Obscure Japanese Film #55
In their first film together, a comedy thriller made for the Daiei company, director Kon Ichikawa gives star Machiko Kyo one of her best roles as a resourceful heroine who outsmarts all the scheming men surrounding her. She plays Nagako, a reporter who is fired from her job after writing an article exposing police corruption.
Her flatmate, Suga (old lady specialist Tanie Kitabayashi looking young for a change), inspired by stories of people mysteriously going missing in Japan, suggests an idea she can pitch to a magazine: Nagako will ‘go missing’ herself for a month while the magazine offers a 500,000 yen reward to any reader who can find her.
However, when the magazine editor refuses to give her an advance, Nagako approaches dodgy bank manager Shirasu (So Yamamura) for a loan to cover her expenses, but he conspires with a senior clerk, Chigi (Eiji Funakoshi), to win the prize money for himself, after which things become increasingly complicated to the point of (clearly intentional) absurdity.
Machiko Kyo, appearing in a number of guises and showing a real flair for comedy here, is in almost every scene and provides reason enough for watching.
Feminists will enjoy watching her run rings around the men, and one also has to admire her willingness to look entirely unglamorous in a number of scenes. Although it’s Kyo who carries the film, The Hole is also a fast-paced and fun movie with a strong supporting cast packed with Ichikawa regulars, including the wonderful Jun Hamamura as an eccentric cab driver.
The director even throws in a self-mocking cameo from Shintaro Ishihara, who says at one point, ‘I found novel writing boring. I sing now.’ (Ishihara, who began as a writer, was known for dabbling in acting and various other pursuits; he later became a right-wing politician and was Governer of Tokyo from 1999-2012).

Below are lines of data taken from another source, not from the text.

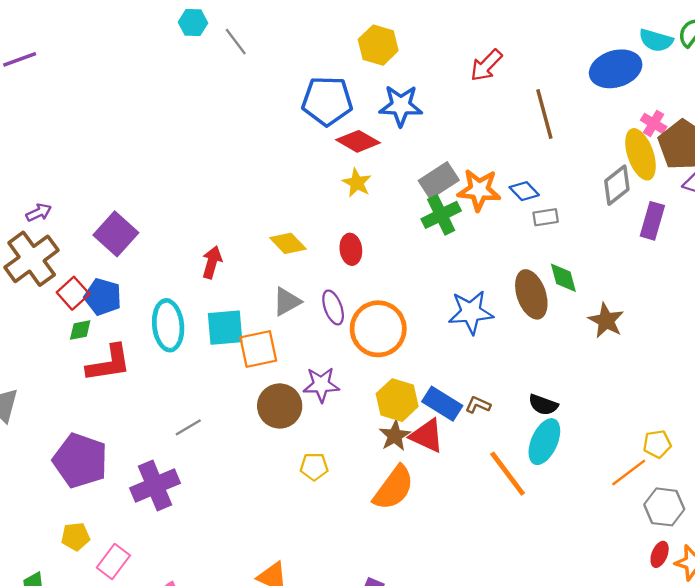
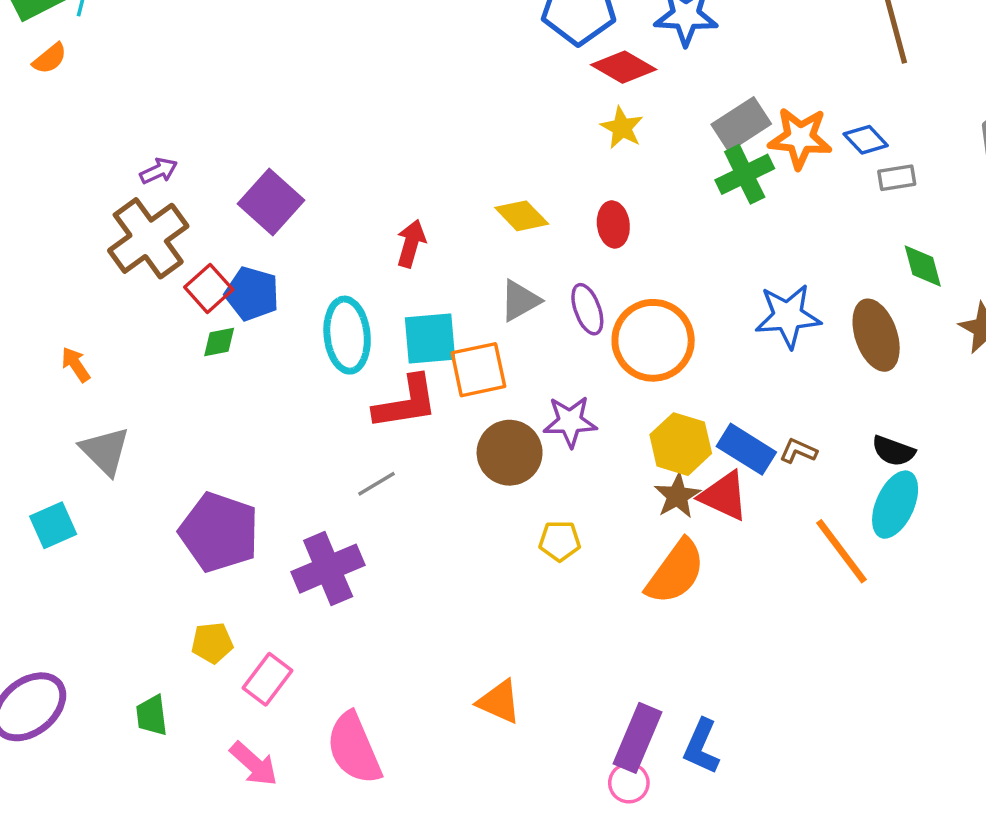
brown ellipse: (531, 294) -> (876, 335), moved
red L-shape: (109, 363) -> (406, 403), moved

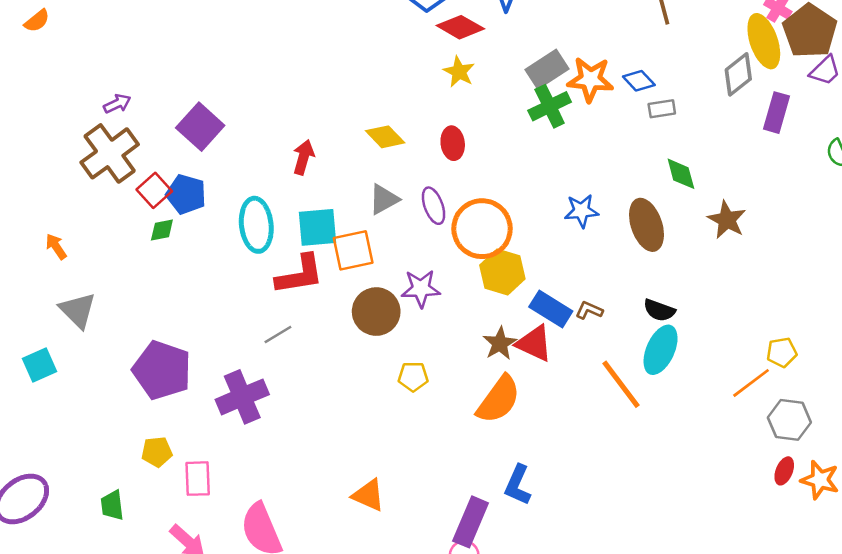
blue star: (788, 316) -> (581, 211), size x0.7
yellow hexagon: (681, 444) -> (502, 272), moved
pink rectangle: (268, 679) -> (198, 479), turned -39
blue L-shape: (701, 747) -> (518, 485), moved

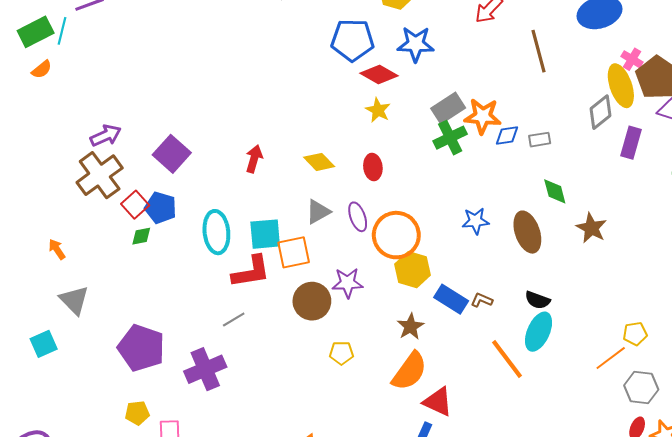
blue diamond: (639, 81) -> (507, 136), moved, turned -55
purple arrow: (117, 104) -> (106, 136), size x1.4
red arrow: (303, 157) -> (254, 159), moved
red triangle: (534, 343) -> (438, 402), moved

The screenplay was written by Ichikawa and his wife Natto Wada under their pseudonym ‘Kurisutei’, a nod to Agatha Christie. However, they failed to credit William Pearson, the American author upon whose 1954 novel The Beautiful Frame the central idea was lifted. Having said that, it should be noted that the novel featured a male protagonist and seems to have been a fairly straight piece of pulp fiction which Ichikawa and Wada turned into something far more original.